Today I attended the always interesting FSOSS event at Seneca Centre for Development of Open Technology in Toronto. I had a couple of goals for participating in the event. I hoped to get myself plugged back in to the open source community (at least more than sitting in my office permits) and there were a number of talks (and people) that I specifically wanted to see. Despite some disappointments, the high points more than compensated.
Key for me in the morning set of talks was Dru Lavigne speaking on Finding a Community (Even if You’re not a Developer). This was an excellent presentation – thorough, careful, and measured. Plenty here for anyone new to FOSS or anyone still trying to find their niche. Dru spent a fair bit of time outlining how to find a good fit for your skills. Clearly that is much easier if you are a developer and have a specific toolset. That rather narrows the field of projects to which you might contribute. But what if what you hope to offer to a FOSS project is documentation skills, or at least non-coding skills? Here the problem is that your skills are so general that you really could contribute to virtually any project. For me, the way to narrow the decision matrix in such a case is to find a project that you actually use and that you feel passionate about.
I was delighted to finally see Dru speak since I had been hearing her name (and seeing it) for some time. Worth the wait.
In the afternoon I went to a solid talk by Scott Nesbitt on FLOSS Manuals – Too Good to be True. FLOSS Manuals is the brain child of Adam Hyde, a New Zealander with a vision for facilitating documentation. And not just facilitating the creation of documentation, but rather getting documentation done! It is a long-standing truism that documentation is the bane of FOSS projects (well, any kind of project, really). Through the use of book sprints FLOSS Manuals helps with the rapid production and completion of user manuals. Scott detailed the book sprint that had been undertaken earlier in the week to create a user manual for Mozilla Thunderbird. He also pointed participants at the next generation of FLOSS Manuals, called Booki. Booki also has a Mozilla Drumbeat project, Open Web Publishing which is worth a look.
I wondered how the documentation effort in FLOSS Manuals co-ordinates or conflicts with the documentation efforts within a FOSS project. At least in the Thunderbird sprint key Mozilla Thunderbird developers directly participated. I’m not entirely certain I’m clear on whether or not the documentation effort of a FOSS project could get diffused by such work, but it’s clear that these are also live questions that are being worked out directly in practice. Scott did a good job encouraging those present to explore FLOSS Manuals further and, if possible, get involved.
The final talk that I want to mention is the one entitled Mozilla Drumbeat: open innovation for all. I had been looking forward to hearing (and seeing) Mark Surman again. I was really hoping he would clear up some muddle-headedness that I’m suffering regrading the Mozilla Foundation Drumbeat effort. I totally get the idea of defending and extending the open web. I don’t quite understand the Drumbeat spin on this. Alas, Mark dropped out of the event, apparently having slipped off to Barcelona to help prepare for the Drumbeat Festival due to take place there next week. Okay, fair enough. Barcelona does have its attractions. And it might also be warmer than Toronto at this time of year.

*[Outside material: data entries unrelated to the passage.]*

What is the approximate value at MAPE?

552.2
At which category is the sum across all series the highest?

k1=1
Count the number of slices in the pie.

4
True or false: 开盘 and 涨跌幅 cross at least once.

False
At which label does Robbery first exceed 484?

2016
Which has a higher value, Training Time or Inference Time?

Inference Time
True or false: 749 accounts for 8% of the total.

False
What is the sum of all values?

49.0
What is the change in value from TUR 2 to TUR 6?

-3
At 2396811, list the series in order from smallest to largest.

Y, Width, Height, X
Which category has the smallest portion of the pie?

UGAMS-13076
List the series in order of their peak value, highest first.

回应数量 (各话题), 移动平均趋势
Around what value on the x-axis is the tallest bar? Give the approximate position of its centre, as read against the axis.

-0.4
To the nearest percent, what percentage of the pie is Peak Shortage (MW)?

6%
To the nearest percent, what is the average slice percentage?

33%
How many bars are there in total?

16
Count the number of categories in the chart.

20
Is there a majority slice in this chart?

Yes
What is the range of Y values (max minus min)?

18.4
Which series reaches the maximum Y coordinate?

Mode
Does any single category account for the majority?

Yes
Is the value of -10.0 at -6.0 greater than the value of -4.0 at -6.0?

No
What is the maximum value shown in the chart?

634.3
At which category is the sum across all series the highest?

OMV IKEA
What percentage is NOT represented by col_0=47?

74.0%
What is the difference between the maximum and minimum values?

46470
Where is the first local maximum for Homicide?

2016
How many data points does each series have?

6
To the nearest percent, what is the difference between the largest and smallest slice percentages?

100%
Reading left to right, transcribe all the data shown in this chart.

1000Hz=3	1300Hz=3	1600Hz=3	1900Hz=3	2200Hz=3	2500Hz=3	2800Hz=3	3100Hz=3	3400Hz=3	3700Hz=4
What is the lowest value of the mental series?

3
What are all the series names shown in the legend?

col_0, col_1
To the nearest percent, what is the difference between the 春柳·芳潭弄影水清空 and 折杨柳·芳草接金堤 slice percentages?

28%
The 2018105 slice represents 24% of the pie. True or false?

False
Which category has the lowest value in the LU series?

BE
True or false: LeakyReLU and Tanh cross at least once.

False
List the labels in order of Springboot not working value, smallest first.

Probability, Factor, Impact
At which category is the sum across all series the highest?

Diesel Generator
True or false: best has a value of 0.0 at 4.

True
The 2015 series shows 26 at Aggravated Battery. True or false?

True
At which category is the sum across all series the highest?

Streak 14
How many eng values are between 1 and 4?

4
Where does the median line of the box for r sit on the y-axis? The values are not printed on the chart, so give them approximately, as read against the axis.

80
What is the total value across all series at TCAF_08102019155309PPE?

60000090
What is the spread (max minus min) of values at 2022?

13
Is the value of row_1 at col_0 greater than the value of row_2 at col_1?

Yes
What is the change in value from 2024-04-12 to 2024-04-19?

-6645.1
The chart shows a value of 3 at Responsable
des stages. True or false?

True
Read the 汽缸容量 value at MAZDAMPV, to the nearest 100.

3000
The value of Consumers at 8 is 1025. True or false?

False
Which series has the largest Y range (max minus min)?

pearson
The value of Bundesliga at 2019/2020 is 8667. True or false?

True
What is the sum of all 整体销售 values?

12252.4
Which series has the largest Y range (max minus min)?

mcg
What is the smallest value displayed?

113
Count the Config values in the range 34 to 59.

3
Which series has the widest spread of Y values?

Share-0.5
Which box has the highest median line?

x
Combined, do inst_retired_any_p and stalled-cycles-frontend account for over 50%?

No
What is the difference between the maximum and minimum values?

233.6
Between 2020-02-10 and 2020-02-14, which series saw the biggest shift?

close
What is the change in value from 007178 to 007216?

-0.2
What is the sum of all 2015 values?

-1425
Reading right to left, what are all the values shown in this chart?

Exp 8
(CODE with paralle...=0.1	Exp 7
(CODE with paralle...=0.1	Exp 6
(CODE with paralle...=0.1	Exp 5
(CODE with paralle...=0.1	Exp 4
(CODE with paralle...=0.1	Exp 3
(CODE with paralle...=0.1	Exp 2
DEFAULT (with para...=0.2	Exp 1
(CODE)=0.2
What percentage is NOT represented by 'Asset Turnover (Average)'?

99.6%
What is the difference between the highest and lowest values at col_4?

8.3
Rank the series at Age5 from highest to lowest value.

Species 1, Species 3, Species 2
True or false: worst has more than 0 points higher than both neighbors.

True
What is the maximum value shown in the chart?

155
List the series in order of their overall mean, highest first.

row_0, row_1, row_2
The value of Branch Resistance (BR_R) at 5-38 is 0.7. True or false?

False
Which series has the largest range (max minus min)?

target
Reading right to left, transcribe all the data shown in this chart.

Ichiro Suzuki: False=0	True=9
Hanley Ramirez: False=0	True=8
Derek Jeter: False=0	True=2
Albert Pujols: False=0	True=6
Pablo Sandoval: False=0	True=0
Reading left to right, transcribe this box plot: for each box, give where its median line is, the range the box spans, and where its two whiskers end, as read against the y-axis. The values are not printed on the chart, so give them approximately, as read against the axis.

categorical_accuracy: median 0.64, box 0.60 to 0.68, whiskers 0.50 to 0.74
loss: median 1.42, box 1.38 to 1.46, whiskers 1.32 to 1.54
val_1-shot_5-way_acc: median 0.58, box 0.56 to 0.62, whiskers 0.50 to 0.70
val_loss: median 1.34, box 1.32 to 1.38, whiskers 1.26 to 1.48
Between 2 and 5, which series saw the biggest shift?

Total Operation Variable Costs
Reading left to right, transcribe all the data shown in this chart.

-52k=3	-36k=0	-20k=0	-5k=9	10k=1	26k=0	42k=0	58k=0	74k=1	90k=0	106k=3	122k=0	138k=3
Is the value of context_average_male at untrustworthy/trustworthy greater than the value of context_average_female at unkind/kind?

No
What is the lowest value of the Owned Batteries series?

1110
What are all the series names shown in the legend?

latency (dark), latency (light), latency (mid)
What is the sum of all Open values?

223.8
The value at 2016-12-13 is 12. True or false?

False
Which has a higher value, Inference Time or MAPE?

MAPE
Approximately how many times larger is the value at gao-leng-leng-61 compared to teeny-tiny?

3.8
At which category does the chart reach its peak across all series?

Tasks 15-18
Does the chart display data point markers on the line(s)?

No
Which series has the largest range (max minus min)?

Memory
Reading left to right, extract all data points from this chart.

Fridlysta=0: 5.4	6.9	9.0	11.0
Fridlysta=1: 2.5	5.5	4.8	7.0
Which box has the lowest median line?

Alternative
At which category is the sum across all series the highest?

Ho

Fortunately (for us) Mark was replaced by Matt Thompson. Matt did a good job in Mark’s stead. He gave a nice overview of Drumbeat’s goals. He reminded us how Mozilla Firefox defended the open web not by lobbying the powers that be, but by simply building a better browser than the massively dominant IE that was threatening the open web. Today, of course, there are many new threats to the open web, not least the attack on net neutrality. Can the Mozilla Foundation find new ways to defend and extend the open web?
I don’t know. The Drumbeat projects highlighted all seemed very cool. I could see how they would garner lots of participation from “the people formerly known as users”. But I’m less clear on how they address the very things that Drumbeat itself identifies as threats to the open web. Of course, it could be that what really needs to be translated is the manner in which Mozilla built its fabulous open source browser. But then I would have thought I’d be hearing about a Mozilla Foundation project repository perhaps modelled on the Apache Foundation cohort of projects each of which partake to some extent in the well-tested development methodology found in the server project. There doesn’t seem to be that kind of guidance for proposed projects at this time. But perhaps it is just too soon to tell. Matt described the past year as, effectively, Drumbeat in beta test mode. We should look for a major overhaul of both the website and (I think) the movement in the new year. No doubt that has something to do with what will be going on in Barcelona next week. If so, I look forward to the continued sharpening of the aims and objectives, and methods, that Drumbeat will seek to promote. I have a natural fondness for Mozilla, its browser, its Foundation, and a firm belief in its potential for good. I, for one, will be watching Drumbeat with anticipation in the weeks and months ahead.
All in all, it was a good day. I missed the presence of one or more significant keynote speaker. And I really don’t need another metal liquid container (which seems to be de rigueur as a participant goodie at every conference these days). And no, an extra-large t-shirt is unlikely to fit me (luckily I managed to make an exchange for a more plausible size). But most important were the people I spoke to, ate with, shared a drink with. Because community really is what FOSS is all about.